With all the above unfurling in my head, my confession is this: Despite how proud I was of what we created, I got so caught up in the album coming out and shipping 1000+ pre-orders that I didn't really share it when it was released.
The Anchoress (aka musician, producer and songwriter Catherine Anne Davies) didn't just rework Depeche Mode's majestic goth-pop anthem but with director JJ Eringa, made a frame by frame recreation of the original music video, which was shot and edited on about 1% of the original music video budget (not to shatter the illusion but see if you can spot the bits done on green screen in my tiny living room!).

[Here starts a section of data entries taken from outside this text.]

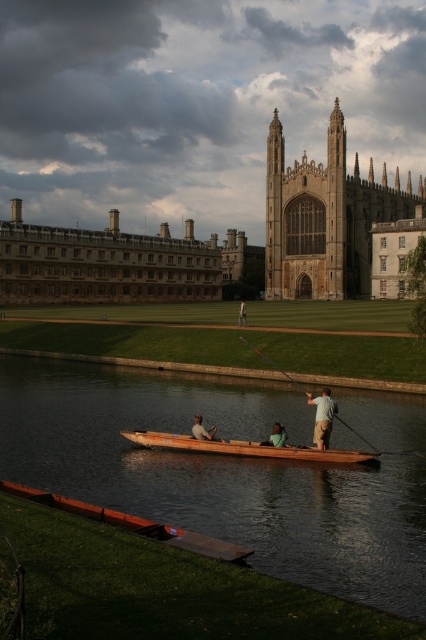
Question: Can you confirm if light brown cotton shirt at center is wider than light blue jeans at center?

Choices:
 (A) yes
 (B) no

Answer: (A)

Question: Which object appears farthest from the camera in this image?

Choices:
 (A) light brown cotton shirt at center
 (B) green fabric shirt at center
 (C) wooden smooth paddle at center

Answer: (B)

Question: Does stone gothic cathedral at center have a greater width compared to green fabric shirt at center?

Choices:
 (A) no
 (B) yes

Answer: (B)

Question: Does light brown cotton shirt at center appear under wooden smooth paddle at center?

Choices:
 (A) yes
 (B) no

Answer: (A)

Question: Which is nearer to the wooden canoe at center?

Choices:
 (A) wooden smooth paddle at center
 (B) light brown wooden paddle boat at center
 (C) stone gothic cathedral at center

Answer: (B)

Question: Among these points, which one is farthest from the camera?

Choices:
 (A) (241, 300)
 (B) (282, 445)
 (C) (293, 554)
 (D) (184, 436)

Answer: (A)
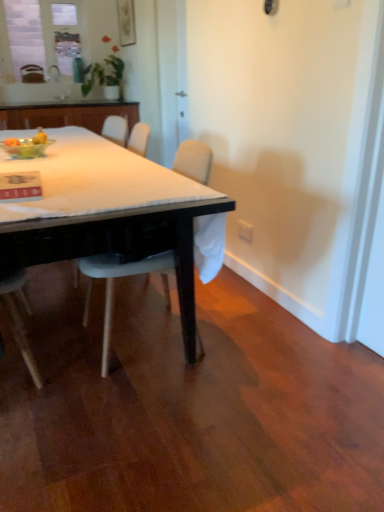
Question: From a real-world perspective, is matte black table at center under white plastic chair at center, which appears as the first chair when viewed from the right?

Choices:
 (A) yes
 (B) no

Answer: (B)

Question: Is matte black table at center located outside white plastic chair at center, positioned as the first chair in front-to-back order?

Choices:
 (A) yes
 (B) no

Answer: (A)

Question: Can you confirm if matte black table at center is shorter than white plastic chair at center, marked as the 2th chair in a back-to-front arrangement?

Choices:
 (A) yes
 (B) no

Answer: (A)

Question: Is matte black table at center smaller than white plastic chair at center, positioned as the first chair in front-to-back order?

Choices:
 (A) no
 (B) yes

Answer: (B)

Question: Is the position of matte black table at center more distant than that of white plastic chair at center, acting as the second chair starting from the left?

Choices:
 (A) no
 (B) yes

Answer: (A)

Question: Can you confirm if matte black table at center is positioned to the left of white plastic chair at center, positioned as the first chair in front-to-back order?

Choices:
 (A) no
 (B) yes

Answer: (B)

Question: Does matte black table at center turn towards white plastic power outlet at lower right?

Choices:
 (A) no
 (B) yes

Answer: (A)

Question: From a real-world perspective, does matte black table at center stand above white plastic power outlet at lower right?

Choices:
 (A) yes
 (B) no

Answer: (A)

Question: Is matte black table at center positioned far away from white plastic power outlet at lower right?

Choices:
 (A) no
 (B) yes

Answer: (B)

Question: Does matte black table at center have a smaller size compared to white plastic power outlet at lower right?

Choices:
 (A) no
 (B) yes

Answer: (A)

Question: From the image's perspective, is matte black table at center located above white plastic power outlet at lower right?

Choices:
 (A) yes
 (B) no

Answer: (A)

Question: Can you confirm if matte black table at center is positioned to the left of white plastic power outlet at lower right?

Choices:
 (A) no
 (B) yes

Answer: (B)

Question: Does transparent glass bottle at upper center turn towards white glossy sink at upper center?

Choices:
 (A) no
 (B) yes

Answer: (A)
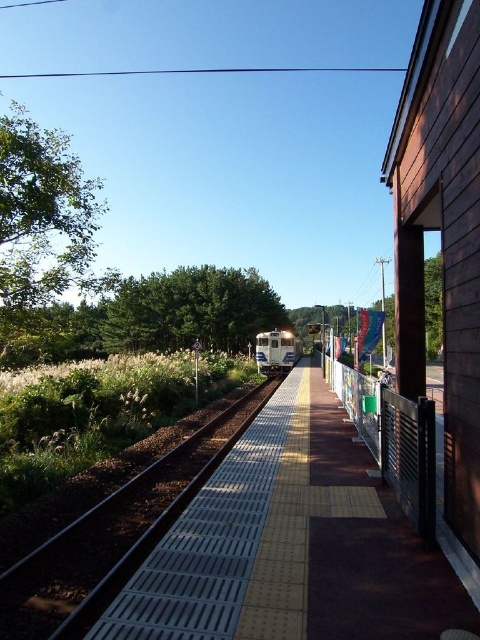
Between metallic silver train track at center and blue glossy train at center, which one has more height?

With more height is blue glossy train at center.

Who is more distant from viewer, (156, 506) or (262, 365)?

The point (262, 365) is behind.

Between point (187, 467) and point (284, 337), which one is positioned behind?

Point (284, 337)

Locate an element on the screen. The width and height of the screenshot is (480, 640). metallic silver train track at center is located at coordinates (115, 532).

Does point (253, 424) lie behind point (23, 630)?

That is True.

Who is shorter, yellow textured platform at center or metallic silver train track at center?

With less height is yellow textured platform at center.

Where is `yellow textured platform at center`? This screenshot has height=640, width=480. yellow textured platform at center is located at coordinates (290, 544).

Can you confirm if yellow textured platform at center is bigger than blue glossy train at center?

Actually, yellow textured platform at center might be smaller than blue glossy train at center.

Who is higher up, yellow textured platform at center or blue glossy train at center?

yellow textured platform at center

Is point (451, 589) closer to camera compared to point (264, 340)?

Yes, point (451, 589) is in front of point (264, 340).

Where is `yellow textured platform at center`? The width and height of the screenshot is (480, 640). yellow textured platform at center is located at coordinates [290, 544].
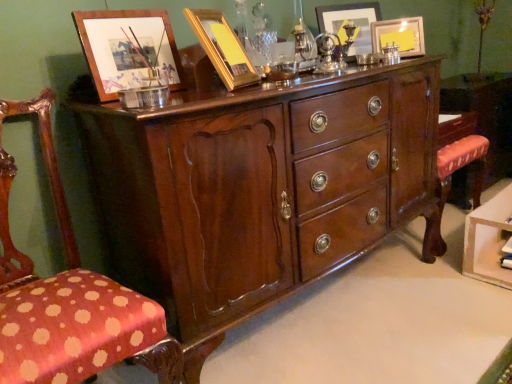
Question: Is the surface of shiny brown wood chest of drawers at center in direct contact with gold metallic picture frame at upper center, acting as the 3th picture frame starting from the back?

Choices:
 (A) no
 (B) yes

Answer: (A)

Question: Is shiny brown wood chest of drawers at center not close to gold metallic picture frame at upper center, acting as the 3th picture frame starting from the back?

Choices:
 (A) yes
 (B) no

Answer: (B)

Question: Is shiny brown wood chest of drawers at center bigger than gold metallic picture frame at upper center, acting as the 3th picture frame starting from the back?

Choices:
 (A) no
 (B) yes

Answer: (B)

Question: Does shiny brown wood chest of drawers at center turn towards gold metallic picture frame at upper center, arranged as the 2th picture frame when viewed from the left?

Choices:
 (A) yes
 (B) no

Answer: (B)

Question: Is shiny brown wood chest of drawers at center to the left of gold metallic picture frame at upper center, which is the second picture frame in front-to-back order, from the viewer's perspective?

Choices:
 (A) no
 (B) yes

Answer: (A)

Question: In terms of height, does mahogany wood vanity at right look taller or shorter compared to matte gold picture frame at upper right, placed as the 4th picture frame when sorted from left to right?

Choices:
 (A) tall
 (B) short

Answer: (A)

Question: From a real-world perspective, is mahogany wood vanity at right physically located above or below matte gold picture frame at upper right, placed as the 4th picture frame when sorted from left to right?

Choices:
 (A) below
 (B) above

Answer: (A)

Question: Is mahogany wood vanity at right to the left or to the right of matte gold picture frame at upper right, which is the second picture frame from back to front, in the image?

Choices:
 (A) right
 (B) left

Answer: (A)

Question: From the image's perspective, is mahogany wood vanity at right above or below matte gold picture frame at upper right, placed as the 4th picture frame when sorted from left to right?

Choices:
 (A) above
 (B) below

Answer: (B)

Question: Considering the positions of shiny brown wood chest of drawers at center and matte gold picture frame at upper center, the fourth picture frame in the front-to-back sequence, in the image, is shiny brown wood chest of drawers at center bigger or smaller than matte gold picture frame at upper center, the fourth picture frame in the front-to-back sequence,?

Choices:
 (A) small
 (B) big

Answer: (B)

Question: Is point (248, 271) closer or farther from the camera than point (366, 11)?

Choices:
 (A) closer
 (B) farther

Answer: (A)

Question: Is shiny brown wood chest of drawers at center inside or outside of matte gold picture frame at upper center, arranged as the 1th picture frame when viewed from the back?

Choices:
 (A) outside
 (B) inside

Answer: (A)

Question: From a real-world perspective, is shiny brown wood chest of drawers at center physically located above or below matte gold picture frame at upper center, the 3th picture frame from the left?

Choices:
 (A) above
 (B) below

Answer: (B)

Question: Based on their sizes in the image, would you say polka dot fabric chair at left is bigger or smaller than matte gold picture frame at upper center, the fourth picture frame in the front-to-back sequence?

Choices:
 (A) small
 (B) big

Answer: (B)

Question: From a real-world perspective, is polka dot fabric chair at left above or below matte gold picture frame at upper center, the 3th picture frame from the left?

Choices:
 (A) below
 (B) above

Answer: (A)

You can pick up a copy of the album from Drowned in Sound's bandcamp here. And you can see the videos side-by-side on director JJ Eringa's Instagram here.
Can you think of any other music videos that have done this? Join the DiScussion on the Drowned in Sound forums where they've already reminded me of the connection between the Verve, Massive Attack and Fat Les.
The Anchoress: Upcoming Live Dates
31st May NEWPORT Le Pub (headline show)
1st June OUT AND WILD FESTIVAL
17th August TRENTHAM LIVE (supporting Manic Street Preachers)
Further Exploration
¹ = in case you didn't clock the sarcasm in this comment, have a listen to season two of the Drowned in Sound podcast about the future of the music press. Available wherever you get your podcasts.
² = it sometimes feels important to put the things we create on a pedestal as "art" rather than reducing it to a cell of data on the infinite content farm.